Film Still 1 Silvia Del Carmen Castanos left and Estefania Beba Contreras right in Hummingbirds Photo Courtesy of Extra Terrestrial Films
Silvia Del Carmen Castaños (left) and Estefanía “Beba” Contreras (right) wear silly glasses while playing bingo in Laredo, Texas in a scene from Hummingbirds

The hottest city in the Lone Star state and one of the poorest in the United States, Laredo is a town of historic grandeur and grievous systemic neglect — neither of which are foregrounded in the film, but are conveyed subtly via setting. Hummingbirds floats through vacant lots, crowded kitchens, bingo halls, bowling alleys, and sun-baked fields. Silvia’s and Beba’s beloved hometown isn’t an eyesore of concrete and dollar stores, but a portal into a shared vision of beauty that they tenderly curate and present onscreen. “Look! Over there, straight over there!” implores Silvia, tattooed wrists holding an iPhone cam above their head in a patch of mesquite. As an aircraft takes off in Mexico, across the Rio Grande, Beba confides that she’s never been on a plane. 

Blithely rejecting their town’s conservativism, the duo make their own fun: recording a sister’s Beyonce dance routine on the roof of a downtown high rise, trespassing onto the property of a new home for sale, sneakily changing a neighbor’s yard sign from “Pray to End Abortion” to “Pray for Safe & Legal Abortion.” The delightful, desultory, often rapid-fire dialogue the friends share reveals their zany sensibilities along with sobering trials — of unplanned pregnancy, the early death of a father, and, in Beba’s case, crossing the border on her mother’s shoulders when she was a little girl.

Featuring animation by Laredo-based artist Yensey Murillo and original music by Contreras, Hummingbirds stems from what the directors call a “collaborative apprenticeship model of filmmaking” in which the perspectives of Mexican-American, Tejana, fronterize, women, queer, and nonbinary folks are front and center. “I don’t have a diary.
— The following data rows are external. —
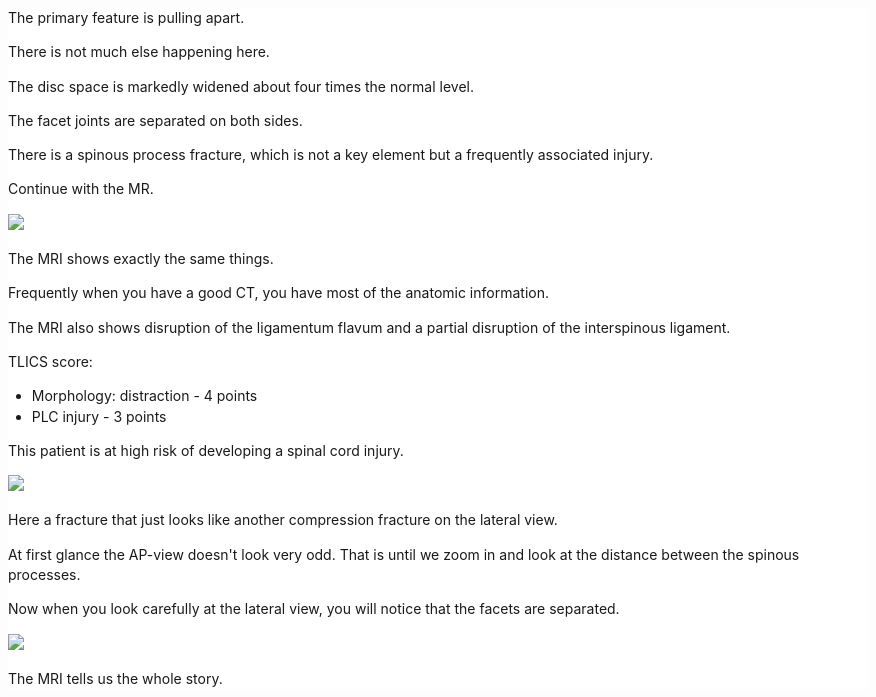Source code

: The primary feature is pulling apart.  

There is not much else happening here.

The disc space is markedly widened about four times the normal level.

The facet joints are separated on both sides.  

There is a spinous process fracture, which is not a key element but a frequently associated injury.

Continue with the MR.








![](/img/containers/main/spine-injury-tlics-classification/a54b3dfb6c0d0f_23b-distraction-MRI.jpg/418619dc6775a9a588754b87e69b96fa.jpg)




The MRI shows exactly the same things.

Frequently when you have a good CT, you have most of the anatomic information.  

The MRI also shows disruption of the ligamentum flavum and a partial disruption of the interspinous ligament.

TLICS score:

* Morphology: distraction - 4 points
* PLC injury - 3 points

This patient is at high risk of developing a spinal cord injury.








![](/img/containers/main/spine-injury-tlics-classification/a54b3e449db0b9_23c-distraction-X.jpg/ce49e369880901b5a65783dbf657397d.jpg)




Here a fracture that just looks like another compression fracture on the lateral view.

At first glance the AP-view doesn't look very odd. That is until we zoom in and look at the distance between the spinous processes.

Now when you look carefully at the lateral view, you will notice that the facets are separated.








![](/img/containers/main/spine-injury-tlics-classification/a54b3e61e836aa_23c-distraction-MRI.jpg/7733f2b942c575e89b9787d90fd5fe28.jpg)




The MRI tells us the whole story.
I need to write everything in my head,” narrates Beba midway through the film. “I want to remember last time, this time, and next time. I want to remember it all with no parts missing, because I appreciate even the bad things. I just want people to know that I had fun.” Hummingbirds makes it sparklingly clear how the capacity to revel in life’s highs and lows is itself an act of resistance.

Hummingbirds is currently available to stream through PBS.